Celles-ci sont tenues désormais de publier leurs conventions réglementées et les rapports spéciaux de leurs commissaires aux comptes sur lesdites conventions. Elles doivent également disposer d’un site internet pour tenir leurs obligations d’informations. Par ailleurs, les sociétés dont les actions sont inscrites à la cote de la Bourse des Valeurs doivent dorénavant créer des comités d’audit comprenant des administrateurs indépendants dont les critères minimaux de qualification ainsi que les modalités de la composition des comités d’audit sont déterminés par l’AMMC.
La loi n°19-14
Relative à la Bourse des Valeurs, aux sociétés de bourse et aux conseillers en investissement financier, ladite loi avait pour objectif de restructurer le marché boursier et de l’adapter aux évolutions du contexte local et international.
En ce sens, elle a introduit des nouveautés majeures pour les possibilités d’accès à la cote de la Bourse des Valeurs.
C’est dans ce cadre qu’un nouveau marché alternatif, ou nouveau compartiment à la BVC a été réservé aux PME qui bénéficient de règles allégées.
De ce fait, la circulaire de l’Autorité Marocaine du Marché des Capitaux a différencié les règles applicables aux émetteurs faisant APE de manière générale de celles applicables aux émetteurs du marché alternatif. Les principaux allégements introduits concernent le contenu et les délais des différentes publications périodiques, ainsi que le contenu des documents d’information à produire à l’occasion d’opérations d’APE.
Mais la nouvelle circulaire de l’AMMC ne s’est pas contentée de préciser les modalités d’application des trois lois précitées. En effet, elle s’est intéressée à d’autres textes de Loi dont la 26-03 qui porte sur les offres publiques sur le marché boursier ou 35-94 relative à certains titres de créance négociables (TCN) c’est pourquoi l’AMMC a introduit une série de nouveautés dans cette circulaire, lesquelles tendent à l’amélioration de la transparence des émetteurs à partir de nouvelles obligations sur la teneur de l’information communiquée, sa fréquence et sa pertinence.

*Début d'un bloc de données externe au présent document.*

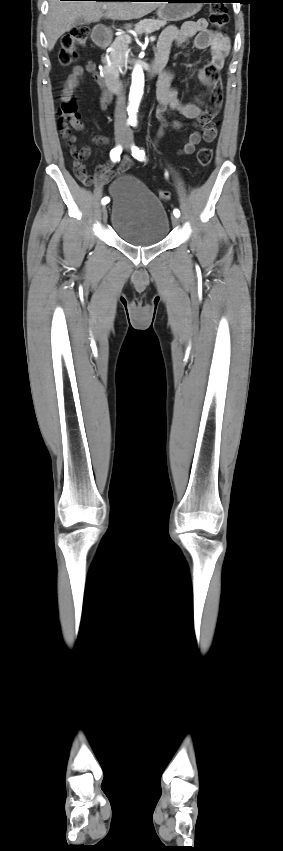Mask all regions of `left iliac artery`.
I'll return each instance as SVG.
<instances>
[{
    "label": "left iliac artery",
    "instance_id": "1",
    "mask_svg": "<svg viewBox=\"0 0 283 851\" xmlns=\"http://www.w3.org/2000/svg\"><path fill=\"white\" fill-rule=\"evenodd\" d=\"M132 155H133V157H134V158H136V159H137V160H139V161H143V160L145 159V152H144V150H140V149H139L137 146H135V145H133V146H132ZM173 213H174V215H175L176 217H179V216H180V211H179L178 209H174Z\"/></svg>",
    "mask_w": 283,
    "mask_h": 851
}]
</instances>
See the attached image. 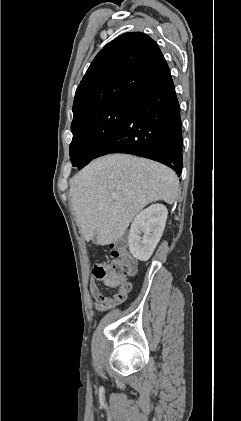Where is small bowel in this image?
Returning a JSON list of instances; mask_svg holds the SVG:
<instances>
[{"label":"small bowel","instance_id":"c3829d8e","mask_svg":"<svg viewBox=\"0 0 241 421\" xmlns=\"http://www.w3.org/2000/svg\"><path fill=\"white\" fill-rule=\"evenodd\" d=\"M104 284L109 287L117 288L116 293L111 296H106L101 292L100 288L98 287V285L96 284L94 280L91 279L89 281V291L95 300L93 303V307L97 311L108 310L122 304L126 300L131 290L130 283L128 286H121V287L113 286L109 284L108 282H104Z\"/></svg>","mask_w":241,"mask_h":421}]
</instances>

La circulaire a répondu à ces impératifs par plusieurs mesures, dont les principales sont :
-La revue des exigences d’information au moment des opérations financières. En effet, les modèles-types des documents d’information assujettis au visa de l’AMMC ont été revus pour améliorer la pertinence des informations fournies au public.
-L’introduction de nouveaux schémas de communication de l’information au marché en ligne avec les pratiques internationales en la matière.
-L’introduction du reporting extra-financier : la circulaire prévoit que les émetteurs faisant appel public à l’épargne, hormis les sociétés appartenant au compartiment des PME, intègrent dans leur rapport financier annuel un reporting ESG.
Celui aborde les problématiques environnementales, sociales et de gouvernance des émetteurs, ainsi que leurs réponses.
On soulignera que la pratique du reporting extra-financier est une tendance forte au niveau international.
Son adoption par le marché marocain en renforcera indubitablement l’attractivité et représente un signal fort émis par l’AMMC en direction des investisseurs internationaux.
Un process d’information et d’approbation élaboré
Pour cette circulaire dont l’importance n’échappera à personne, l’Autorité Marocaine du Marché des Capitaux n’a pas manqué d’observer des règles et procédures directement inspirées des référentiels et standards internationaux qui concernent les sociétés faisant appel public à l’épargne.
En effet, dès l’élaboration de ce texte finalisée, l’Autorité l’a mise en ligne sur son site Internet avant d’organiser des réunions de concertation avec les professionnels du secteur financier. Ces process ont permis d’intégrer certaines modifications et des ajustements issus de ces concertations.
Enfin, la circulaire a été soumise au Ministre des Finances pour homologation, puis publiée au Bulletin Officiel et ce, conformément aux dispositions de l’article 7 de la loi n°43-12 relative à l’Autorité Marocaine du Marché des Capitaux.